--- Start EXCERPT ---
Indefinite Integration by parts – JEE Main – 23 January 2025 Shift 2

Solution:

Let $I = \int x^3 \sin x dx$. We use integration by parts $\int u dv = uv – \int v du$.

First iteration:
Let $u = x^3 \Rightarrow du = 3x^2 dx$
Let $dv = \sin x dx \Rightarrow v = -\cos x$
$$I = -x^3 \cos x – \int (-\cos x)(3x^2) dx = -x^3 \cos x + 3 \int x^2 \cos x dx$$

Second iteration (for $\int x^2 \cos x dx$):
Let $u = x^2 \Rightarrow du = 2x dx$
Let $dv = \cos x dx \Rightarrow v = \sin x$
$$\int x^2 \cos x dx = x^2 \sin x – \int 2x \sin x dx$$
Substitute back:
$$I = -x^3 \cos x + 3(x^2 \sin x – 2 \int x \sin x dx)$$
$$I = -x^3 \cos x + 3x^2 \sin x – 6 \int x \sin x dx$$

Third iteration (for $\int x \sin x dx$):
Let $u = x \Rightarrow du = dx$
Let $dv = \sin x dx \Rightarrow v = -\cos x$
$$\int x \sin x dx = -x \cos x – \int (-\cos x) dx = -x \cos x + \sin x$$
Substitute back:
$$I = -x^3 \cos x + 3x^2 \sin x – 6(-x \cos x + \sin x) + C$$
$$g(x) = -x^3 \cos x + 3x^2 \sin x + 6x \cos x – 6 \sin x$$

Now we calculate $g(\frac{\pi}{2})$ and $g'(\frac{\pi}{2})$.
$$g\left(\frac{\pi}{2}\right) = -\left(\frac{\pi}{2}\right)^3 \cos\frac{\pi}{2} + 3\left(\frac{\pi}{2}\right)^2 \sin\frac{\pi}{2} + 6\left(\frac{\pi}{2}\right) \cos\frac{\pi}{2} – 6 \sin\frac{\pi}{2}$$
Since $\cos\frac{\pi}{2} = 0$ and $\sin\frac{\pi}{2} = 1$:
$$g\left(\frac{\pi}{2}\right) = 0 + 3\left(\frac{\pi^2}{4}\right)(1) + 0 – 6(1) = \frac{3\pi^2}{4} – 6$$

For $g'(x)$, we know that $g(x) = \int x^3 \sin x dx$, so by fundamental theorem of calculus:
$$g'(x) = x^3 \sin x$$
$$g’\left(\frac{\pi}{2}\right) = \left(\frac{\pi}{2}\right)^3 \sin\frac{\pi}{2} = \frac{\pi^3}{8}$$

Substitute into the given expression:
$$8\left(g\left(\frac{\pi}{2}\right) + g’\left(\frac{\pi}{2}\right)\right) = 8\left(\left(\frac{3\pi^2}{4} – 6\right) + \frac{\pi^3}{8}\right)$$
$$= 8\left(\frac{3\pi^2}{4}\right) – 8(6) + 8\left(\frac{\pi^3}{8}\right)$$
$$= 6\pi^2 – 48 + \pi^3$$
$$= \pi^3 + 6\pi^2 – 48$$

Comparing with $\alpha\pi^3 + \beta\pi^2 + \gamma$:
$\alpha = 1, \beta = 6, \gamma = -48$.
--- End EXCERPT ---
• TO DO
**1.** In the integration by parts solution, what values are found for alpha, beta, and gamma?
**2.** Pull out the part of the integration by parts solution that runs from "For $g'(x)$, we" to "6, \gamma = -48$.", and copy it without changes.
**3.** Restate the integration by parts solution's paragraph beginning "First iteration" as a brief list that keeps its main steps.
--- Start EXCERPTED RECORDS ---
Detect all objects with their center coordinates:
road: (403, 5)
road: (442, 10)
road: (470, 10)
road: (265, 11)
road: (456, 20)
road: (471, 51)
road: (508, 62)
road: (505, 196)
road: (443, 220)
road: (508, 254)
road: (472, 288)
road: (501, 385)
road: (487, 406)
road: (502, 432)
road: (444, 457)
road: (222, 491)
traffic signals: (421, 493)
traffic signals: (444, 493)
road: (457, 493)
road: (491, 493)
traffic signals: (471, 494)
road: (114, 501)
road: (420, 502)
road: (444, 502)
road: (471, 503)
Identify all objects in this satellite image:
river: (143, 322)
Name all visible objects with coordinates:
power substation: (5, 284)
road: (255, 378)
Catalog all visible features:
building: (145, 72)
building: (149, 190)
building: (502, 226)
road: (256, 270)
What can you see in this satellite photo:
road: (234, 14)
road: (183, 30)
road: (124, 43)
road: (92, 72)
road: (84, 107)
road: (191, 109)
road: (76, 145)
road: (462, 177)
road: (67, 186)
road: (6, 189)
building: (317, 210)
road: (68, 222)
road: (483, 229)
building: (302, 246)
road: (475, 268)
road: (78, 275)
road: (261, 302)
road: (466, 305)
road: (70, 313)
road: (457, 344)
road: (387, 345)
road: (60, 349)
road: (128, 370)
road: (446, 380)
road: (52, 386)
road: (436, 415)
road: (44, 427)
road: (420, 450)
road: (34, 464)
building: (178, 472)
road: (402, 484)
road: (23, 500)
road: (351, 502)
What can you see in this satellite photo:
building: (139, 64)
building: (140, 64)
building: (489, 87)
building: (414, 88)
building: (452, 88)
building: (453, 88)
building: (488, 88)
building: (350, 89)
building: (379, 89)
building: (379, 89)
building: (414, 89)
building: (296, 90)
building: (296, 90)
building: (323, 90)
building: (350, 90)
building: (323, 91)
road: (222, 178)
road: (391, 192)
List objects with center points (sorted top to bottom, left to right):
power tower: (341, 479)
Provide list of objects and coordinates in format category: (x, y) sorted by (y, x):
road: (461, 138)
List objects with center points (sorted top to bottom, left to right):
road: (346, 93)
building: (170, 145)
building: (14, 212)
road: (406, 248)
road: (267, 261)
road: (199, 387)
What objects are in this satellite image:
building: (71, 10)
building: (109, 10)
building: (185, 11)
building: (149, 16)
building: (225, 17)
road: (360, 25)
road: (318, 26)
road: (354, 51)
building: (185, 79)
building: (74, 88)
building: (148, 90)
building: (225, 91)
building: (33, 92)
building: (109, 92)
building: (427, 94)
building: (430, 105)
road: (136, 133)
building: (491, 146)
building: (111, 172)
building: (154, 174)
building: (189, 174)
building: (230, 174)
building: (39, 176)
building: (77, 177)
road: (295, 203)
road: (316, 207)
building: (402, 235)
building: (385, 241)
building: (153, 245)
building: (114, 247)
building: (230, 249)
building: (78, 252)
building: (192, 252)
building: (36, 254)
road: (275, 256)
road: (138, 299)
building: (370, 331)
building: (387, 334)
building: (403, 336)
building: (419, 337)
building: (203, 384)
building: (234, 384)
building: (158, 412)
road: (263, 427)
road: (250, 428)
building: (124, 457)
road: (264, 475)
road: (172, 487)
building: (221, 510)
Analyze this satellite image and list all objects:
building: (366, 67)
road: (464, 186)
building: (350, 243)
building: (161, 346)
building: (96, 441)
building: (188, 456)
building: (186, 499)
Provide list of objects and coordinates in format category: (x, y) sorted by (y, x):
--- End EXCERPTED RECORDS ---
• OUTPUTS IN ORDER
**1.** The solution finds α = 1, β = 6, and γ = −48.

**2.**
For $g'(x)$, we know that $g(x) = \int x^3 \sin x dx$, so by fundamental theorem of calculus:
$$g'(x) = x^3 \sin x$$
$$g’\left(\frac{\pi}{2}\right) = \left(\frac{\pi}{2}\right)^3 \sin\frac{\pi}{2} = \frac{\pi^3}{8}$$

Substitute into the given expression:
$$8\left(g\left(\frac{\pi}{2}\right) + g’\left(\frac{\pi}{2}\right)\right) = 8\left(\left(\frac{3\pi^2}{4} – 6\right) + \frac{\pi^3}{8}\right)$$
$$= 8\left(\frac{3\pi^2}{4}\right) – 8(6) + 8\left(\frac{\pi^3}{8}\right)$$
$$= 6\pi^2 – 48 + \pi^3$$
$$= \pi^3 + 6\pi^2 – 48$$

Comparing with $\alpha\pi^3 + \beta\pi^2 + \gamma$:
$\alpha = 1, \beta = 6, \gamma = -48$.

**3.**
- Take u = x³, so du = 3x² dx.
- Take dv = sin x dx, so v = −cos x.
- The result is I = −x³ cos x + 3∫x² cos x dx.